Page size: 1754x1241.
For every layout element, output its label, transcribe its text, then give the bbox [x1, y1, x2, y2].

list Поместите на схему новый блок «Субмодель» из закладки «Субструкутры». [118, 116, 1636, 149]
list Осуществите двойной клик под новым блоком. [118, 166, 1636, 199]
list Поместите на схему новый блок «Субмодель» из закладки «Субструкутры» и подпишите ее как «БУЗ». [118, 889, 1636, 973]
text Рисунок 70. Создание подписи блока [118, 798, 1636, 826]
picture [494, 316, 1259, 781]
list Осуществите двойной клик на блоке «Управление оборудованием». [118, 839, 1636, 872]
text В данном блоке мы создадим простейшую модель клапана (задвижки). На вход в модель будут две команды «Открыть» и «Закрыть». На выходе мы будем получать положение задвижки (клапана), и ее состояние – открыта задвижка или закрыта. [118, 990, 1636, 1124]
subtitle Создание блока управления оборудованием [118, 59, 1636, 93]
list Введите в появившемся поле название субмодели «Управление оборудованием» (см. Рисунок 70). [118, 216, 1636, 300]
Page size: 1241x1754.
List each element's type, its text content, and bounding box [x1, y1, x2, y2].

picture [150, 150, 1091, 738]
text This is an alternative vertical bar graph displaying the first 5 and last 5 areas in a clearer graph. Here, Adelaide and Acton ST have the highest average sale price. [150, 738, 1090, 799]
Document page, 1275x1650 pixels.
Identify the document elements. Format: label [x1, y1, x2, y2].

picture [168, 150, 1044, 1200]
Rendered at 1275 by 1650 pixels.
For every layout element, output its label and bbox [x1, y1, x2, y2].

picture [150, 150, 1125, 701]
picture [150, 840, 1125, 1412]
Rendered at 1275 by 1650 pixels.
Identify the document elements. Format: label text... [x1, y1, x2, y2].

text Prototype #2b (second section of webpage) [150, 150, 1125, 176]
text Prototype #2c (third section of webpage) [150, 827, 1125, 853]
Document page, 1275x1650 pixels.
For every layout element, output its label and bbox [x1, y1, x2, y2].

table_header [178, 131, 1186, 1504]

────

#### [Exercise prompt]
Print out the data exactly once more.

#### [Output]
Page size: 1754x1241.
For every layout element, output its label, transcribe its text, then give the bbox [x1, y1, x2, y2].

list Поместите на схему новый блок «Субмодель» из закладки «Субструкутры». [118, 116, 1636, 149]
list Осуществите двойной клик под новым блоком. [118, 166, 1636, 199]
list Поместите на схему новый блок «Субмодель» из закладки «Субструкутры» и подпишите ее как «БУЗ». [118, 889, 1636, 973]
text Рисунок 70. Создание подписи блока [118, 798, 1636, 826]
picture [494, 316, 1259, 781]
list Осуществите двойной клик на блоке «Управление оборудованием». [118, 839, 1636, 872]
text В данном блоке мы создадим простейшую модель клапана (задвижки). На вход в модель будут две команды «Открыть» и «Закрыть». На выходе мы будем получать положение задвижки (клапана), и ее состояние – открыта задвижка или закрыта. [118, 990, 1636, 1124]
subtitle Создание блока управления оборудованием [118, 59, 1636, 93]
list Введите в появившемся поле название субмодели «Управление оборудованием» (см. Рисунок 70). [118, 216, 1636, 300]
Page size: 1241x1754.
List each element's type, its text content, and bounding box [x1, y1, x2, y2].

picture [150, 150, 1091, 738]
text This is an alternative vertical bar graph displaying the first 5 and last 5 areas in a clearer graph. Here, Adelaide and Acton ST have the highest average sale price. [150, 738, 1090, 799]
Document page, 1275x1650 pixels.
Identify the document elements. Format: label [x1, y1, x2, y2].

picture [168, 150, 1044, 1200]
Rendered at 1275 by 1650 pixels.
For every layout element, output its label and bbox [x1, y1, x2, y2].

picture [150, 150, 1125, 701]
picture [150, 840, 1125, 1412]
Rendered at 1275 by 1650 pixels.
Identify the document elements. Format: label text... [x1, y1, x2, y2].

text Prototype #2b (second section of webpage) [150, 150, 1125, 176]
text Prototype #2c (third section of webpage) [150, 827, 1125, 853]
Document page, 1275x1650 pixels.
For every layout element, output its label and bbox [x1, y1, x2, y2].

table_header [178, 131, 1186, 1504]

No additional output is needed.